=== Begin Enclosure ===

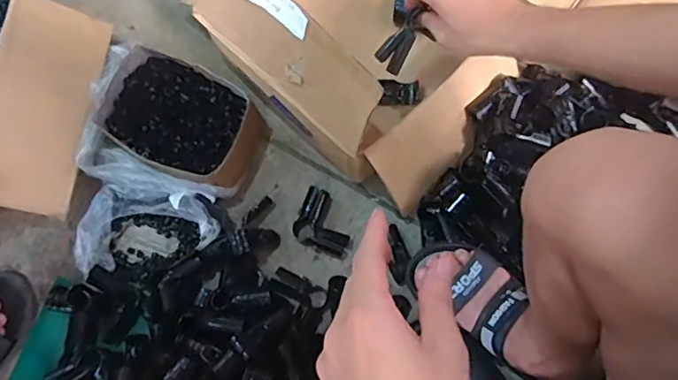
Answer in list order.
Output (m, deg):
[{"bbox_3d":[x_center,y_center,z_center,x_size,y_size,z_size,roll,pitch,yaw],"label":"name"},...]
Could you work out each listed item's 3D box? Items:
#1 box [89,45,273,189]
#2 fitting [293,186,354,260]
[{"bbox_3d":[-0.226,-0.098,0.818,0.225,0.083,0.156,27,77,7],"label":"box"},{"bbox_3d":[-0.016,0.049,0.810,0.086,0.035,0.080,23,76,6],"label":"fitting"}]

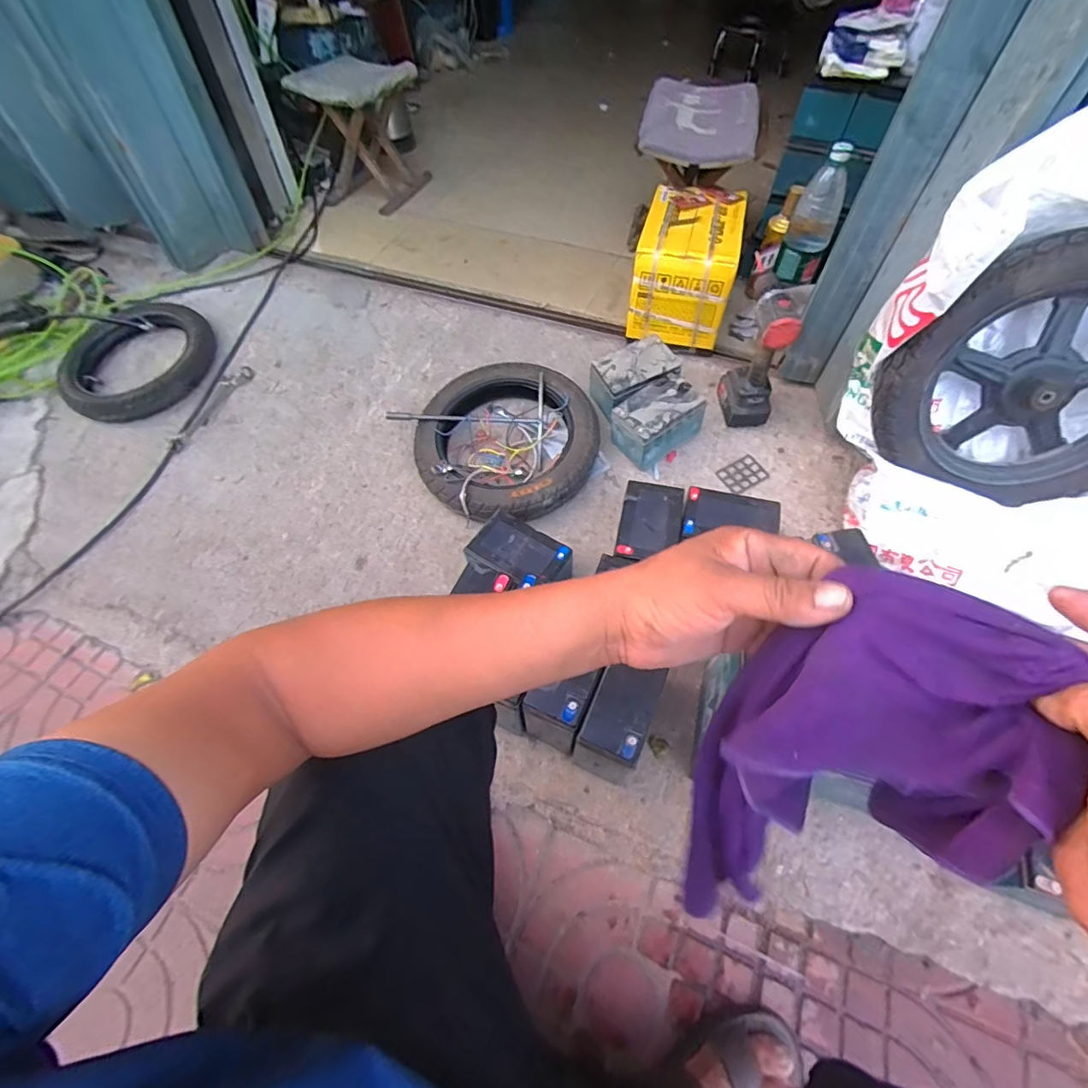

=== End Enclosure ===

• _WHAT THIS TASK INVOLVES_
Repeat the data word for word, excluding any image.

• _SOLVED EXERCISE_
Answer in list order.
Output (m, deg):
[{"bbox_3d":[x_center,y_center,z_center,x_size,y_size,z_size,roll,pitch,yaw],"label":"name"},...]
Could you work out each listed item's 3D box? Items:
#1 box [89,45,273,189]
#2 fitting [293,186,354,260]
[{"bbox_3d":[-0.226,-0.098,0.818,0.225,0.083,0.156,27,77,7],"label":"box"},{"bbox_3d":[-0.016,0.049,0.810,0.086,0.035,0.080,23,76,6],"label":"fitting"}]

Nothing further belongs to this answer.